Former chair of the Next Wave festival Janenne Willis is on board to create a seasonal arts and installation program, and there’ll be a bar built specifically for podcasting (punters can plug headphones into the bar and listen in live).

“The Espy was a home to arts and music in Melbourne, and it’s naturally a home for conversation,” Mullins says. “Podcasting has become a way for artists to share information and start discussions. So this was a natural choice for us. We want to invite Melburnians into the studio to make content. If you’re making a podcast at home, we want you to come in here and get it done properly.”

Executive chef Ash Hicks (ex-Circa, Garden State) will oversee the two kitchens. The Espy Kitchen, housed in the old loading bay, will have charcoal grills, pizza ovens and rotisseries manned by a team of 60 chefs ready to serve the venue’s capacity of 1700 patrons. Upstairs, Mya Tiger will be serving Cantonese dishes and refined cocktails with a view.

“We’ve got such a big pub to serve. Some of those people will just be after a meal before a gig, but there are areas where we’ll have to do something different. We’re going to bring in food carts, too. But some will just want to crack a beer from the fridge and watch the sunset in the beer garden.”

The drinks offering, developed by wine writer and sommelier Matt Skinner and Sand Hill Road group bars manager Kevin Peters, will include an “accessible” wine list, barrel-aged spirits and – without a doubt – beer.
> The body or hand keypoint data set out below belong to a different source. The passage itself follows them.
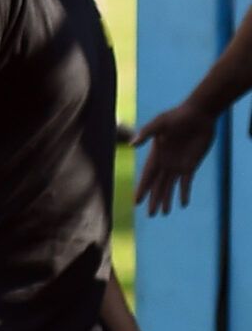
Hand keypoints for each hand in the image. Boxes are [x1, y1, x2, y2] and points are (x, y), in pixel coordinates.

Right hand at [134, 98, 219, 215]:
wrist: (198, 115)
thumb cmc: (177, 116)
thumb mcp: (160, 123)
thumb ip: (147, 133)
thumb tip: (132, 144)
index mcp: (155, 155)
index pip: (147, 176)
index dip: (142, 189)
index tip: (136, 202)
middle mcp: (165, 163)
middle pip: (158, 186)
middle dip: (154, 200)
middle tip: (150, 215)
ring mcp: (178, 165)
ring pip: (170, 187)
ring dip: (167, 199)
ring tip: (164, 213)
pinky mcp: (191, 165)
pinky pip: (187, 183)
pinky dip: (184, 193)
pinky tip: (182, 204)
“When you talk to people who remember the old Espy, it was all about Melbourne Bitter stubbies and pots of Carlton,” Mullins says. “Of course things have changed a bit. We’ll definitely support local craft brewers, but the masses aren’t gonna be too worried about the brand of beer they’re drinking. They’ll be thinking about having a good time with their mates.”
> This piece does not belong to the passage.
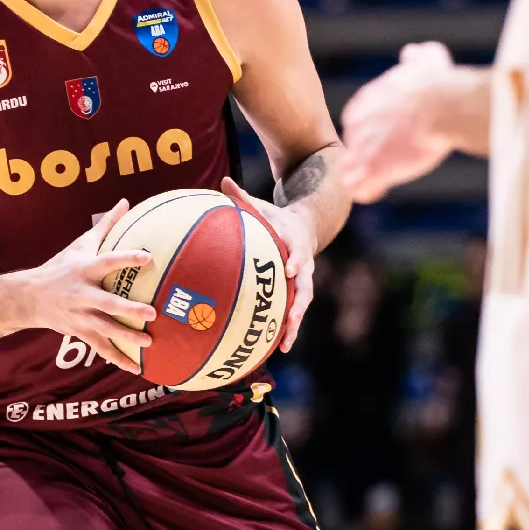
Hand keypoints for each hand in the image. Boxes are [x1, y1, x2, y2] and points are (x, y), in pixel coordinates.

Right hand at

To inform the refurbishment, Sand Hill Road teamed up with Techne Architects and dug deep into the Espy’s history. Over the past 12 months they uncovered old marble bars and 50 years of gig posters in pristine condition. The basement, which has been closed to the public for 60 years, will be opened as a band room. The Ghost of Alfred Felton cocktail bar is inspired by a wealthy art collector who lived and died at the hotel at the turn of last century.

All grand plans aside, ultimately, for Mullins and his team, reopening The Espy will be about doing the basics well.

“Walking in off the beach, having a beer there and listening to live music. The simple stuff is what it’s all about. Everything else, and all the other work that’s gone into creating something amazing, is a bonus to me.”